Was vor einigen Tagen als harmlose Demonstration von weniger als 100 Studenten gegen Pläne zur Privatisierung der Universitäten in Teheran begonnen hat, weitete sich innerhalb kürzester Zeit zu einem Massenaufmarsch und einer Protestwelle gegen die politischen Zustände im Iran aus. Beinahe stündlich nehmen die Proteste, die Freitag bereits seit vier Tagen andauerten, an Intensität zu.

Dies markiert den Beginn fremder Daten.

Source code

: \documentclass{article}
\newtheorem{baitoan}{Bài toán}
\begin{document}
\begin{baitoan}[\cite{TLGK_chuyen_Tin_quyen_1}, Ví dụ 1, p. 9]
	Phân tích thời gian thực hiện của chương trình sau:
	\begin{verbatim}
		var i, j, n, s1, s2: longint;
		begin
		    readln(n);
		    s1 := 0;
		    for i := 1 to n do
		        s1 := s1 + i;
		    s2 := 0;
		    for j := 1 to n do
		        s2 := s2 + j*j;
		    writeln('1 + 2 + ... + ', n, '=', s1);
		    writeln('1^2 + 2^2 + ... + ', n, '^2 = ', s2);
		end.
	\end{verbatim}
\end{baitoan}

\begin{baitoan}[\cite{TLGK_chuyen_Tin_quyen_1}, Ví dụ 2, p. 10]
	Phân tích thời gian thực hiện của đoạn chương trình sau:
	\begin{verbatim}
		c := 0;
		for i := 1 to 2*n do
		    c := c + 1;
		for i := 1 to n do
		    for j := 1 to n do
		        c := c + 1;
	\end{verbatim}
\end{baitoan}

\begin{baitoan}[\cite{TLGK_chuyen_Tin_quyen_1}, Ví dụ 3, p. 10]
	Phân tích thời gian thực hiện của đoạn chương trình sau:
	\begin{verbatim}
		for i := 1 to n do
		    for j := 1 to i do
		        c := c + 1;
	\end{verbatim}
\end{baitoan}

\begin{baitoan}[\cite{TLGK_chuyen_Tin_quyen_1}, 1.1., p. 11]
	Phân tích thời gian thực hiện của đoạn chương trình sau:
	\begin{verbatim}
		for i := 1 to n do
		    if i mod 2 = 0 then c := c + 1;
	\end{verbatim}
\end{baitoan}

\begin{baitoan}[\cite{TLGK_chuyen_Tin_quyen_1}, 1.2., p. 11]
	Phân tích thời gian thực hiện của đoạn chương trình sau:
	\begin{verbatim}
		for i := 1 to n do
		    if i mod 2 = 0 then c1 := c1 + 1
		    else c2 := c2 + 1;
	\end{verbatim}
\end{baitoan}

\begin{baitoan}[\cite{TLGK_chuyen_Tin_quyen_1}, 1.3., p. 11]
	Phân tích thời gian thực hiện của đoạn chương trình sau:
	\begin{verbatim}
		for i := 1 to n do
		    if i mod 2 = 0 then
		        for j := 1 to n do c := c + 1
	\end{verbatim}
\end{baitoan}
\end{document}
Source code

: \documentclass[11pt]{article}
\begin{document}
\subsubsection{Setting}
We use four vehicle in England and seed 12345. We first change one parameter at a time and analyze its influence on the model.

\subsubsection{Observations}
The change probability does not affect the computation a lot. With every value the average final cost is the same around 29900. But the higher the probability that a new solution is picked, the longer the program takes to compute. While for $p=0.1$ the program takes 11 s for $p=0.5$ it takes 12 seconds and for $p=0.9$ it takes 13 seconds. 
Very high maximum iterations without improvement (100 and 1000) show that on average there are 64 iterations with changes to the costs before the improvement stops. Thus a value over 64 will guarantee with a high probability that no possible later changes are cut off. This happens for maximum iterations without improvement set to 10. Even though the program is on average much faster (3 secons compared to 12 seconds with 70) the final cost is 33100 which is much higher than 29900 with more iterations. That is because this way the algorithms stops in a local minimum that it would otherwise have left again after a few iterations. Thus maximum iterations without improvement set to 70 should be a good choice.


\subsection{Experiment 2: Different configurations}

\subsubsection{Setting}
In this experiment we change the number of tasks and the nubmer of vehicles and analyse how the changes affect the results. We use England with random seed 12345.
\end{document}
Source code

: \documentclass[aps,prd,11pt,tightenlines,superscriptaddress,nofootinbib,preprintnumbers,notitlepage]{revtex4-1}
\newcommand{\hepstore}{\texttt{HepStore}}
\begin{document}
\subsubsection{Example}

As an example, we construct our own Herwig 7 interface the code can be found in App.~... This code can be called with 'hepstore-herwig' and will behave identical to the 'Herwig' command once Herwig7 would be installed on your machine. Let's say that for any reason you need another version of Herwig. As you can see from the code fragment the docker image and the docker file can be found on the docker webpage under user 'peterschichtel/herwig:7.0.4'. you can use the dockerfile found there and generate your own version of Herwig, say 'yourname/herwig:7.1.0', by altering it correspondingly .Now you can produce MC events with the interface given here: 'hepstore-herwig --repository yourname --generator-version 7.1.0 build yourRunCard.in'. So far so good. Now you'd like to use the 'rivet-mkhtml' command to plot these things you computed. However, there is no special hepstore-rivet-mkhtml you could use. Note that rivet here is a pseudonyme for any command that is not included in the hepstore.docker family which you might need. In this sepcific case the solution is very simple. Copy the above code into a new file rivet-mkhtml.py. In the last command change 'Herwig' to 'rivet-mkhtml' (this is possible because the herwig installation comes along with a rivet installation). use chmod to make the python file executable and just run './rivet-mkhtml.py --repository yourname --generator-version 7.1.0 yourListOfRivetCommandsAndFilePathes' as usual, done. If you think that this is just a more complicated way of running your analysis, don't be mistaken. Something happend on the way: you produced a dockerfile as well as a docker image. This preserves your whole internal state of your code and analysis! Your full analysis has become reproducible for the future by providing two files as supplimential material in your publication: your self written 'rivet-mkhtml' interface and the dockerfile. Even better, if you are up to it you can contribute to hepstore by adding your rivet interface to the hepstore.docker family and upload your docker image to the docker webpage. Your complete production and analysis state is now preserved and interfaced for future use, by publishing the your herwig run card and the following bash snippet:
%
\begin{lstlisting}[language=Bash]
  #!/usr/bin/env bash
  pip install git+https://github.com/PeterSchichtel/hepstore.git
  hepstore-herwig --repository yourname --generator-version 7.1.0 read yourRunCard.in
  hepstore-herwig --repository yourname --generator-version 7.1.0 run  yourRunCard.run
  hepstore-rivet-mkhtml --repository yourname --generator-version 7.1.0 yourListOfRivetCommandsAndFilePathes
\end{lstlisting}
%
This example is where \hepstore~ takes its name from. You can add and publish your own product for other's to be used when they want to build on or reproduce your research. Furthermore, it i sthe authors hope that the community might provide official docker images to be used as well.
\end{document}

Während in der ersten Demo-Nacht die Studenten in ihre Wohnheime zurückkehrten, kamen Tausende Passanten und Familien aus allen Teilen der Stadt ins Universitätsviertel und blockierten alle Zufahrtsstraßen. Viele Autofahrer täuschten eine Autopanne vor und hinderten dadurch die mobilen Sicherheitsorgane, gegen die protestierenden Massen vorzugehen. Fernsehsender, die aus den USA ausstrahlen, informierten die Teheraner Bevölkerung live über die Zustände im Universitätsviertel.
Die Demonstranten verlangten zum ersten Mal den Rücktritt von Präsident Khatami und eine Volksabstimmung über das politische System des Landes. In der Nacht von Donnerstag zum Freitag kam es zu heftigsten Zusammenstößen zwischen Demonstranten und zivilen Sicherheitsorganen, die bis Freitagmorgen andauerten. Viele Frauen nahmen ihre Kopftücher ab und suchten in den Studentenwohnheimen Schutz, während Autofahrer durch Hupen und laute Musik auf sich aufmerksam machten.
Tränengas und Steine
Zwischen vermummten Jugendlichen und zivilen Sicherheitsorganen kam es zu regelrechten Schlachten. Es gab mehrere Verletzte auf beiden Seiten und auch Verhaftungen. Die Polizei versuchte vergebens mit Tränengas und Warnschüssen die Situation unter Kontrolle zu bringen. Erst am Vormittags beruhigte sich die Situation.
Im Iran werden inzwischen 18 TV-Kanäle empfangen, die aus den USA in persischer Sprache ihre Programme ausstrahlen. Obwohl die iranischen Behörden in Teilen der Hauptstadt durch Frequenzparasiten den Empfang erschweren wollen und dafür reisige Antennen in verschiedenen Stadtvierteln aufgestellt haben, werden diese Störungen mit einfachen technischen Geräten neutralisiert.
Die Reaktion der konservativen Kreise war voraussehbar: Wie immer in letzter Zeit suchte man die Schuldigen im Ausland. In einer ersten Stellungnahme Donnerstag bezichtigte der religiöse Führer die USA als Drahtzieher der Unruhen und warnte Washington und deren Sympathisanten im Iran, wie er sagte, vor einem Aufstand der religiösen Kräfte gegen die Feinde der islamischen Werte.
Eine Woche vorher beim Freitagsgebet in Teheran behauptete Ayatollah Mespah Jasdi, der als Sprecher der ultrareligiösen Kleriker bekannt ist, sogar, dass die USA 500 Millionen Dollar Bestechungsgelder unter iranische Politiker verteilt hätten, um das Land zu destabilisieren.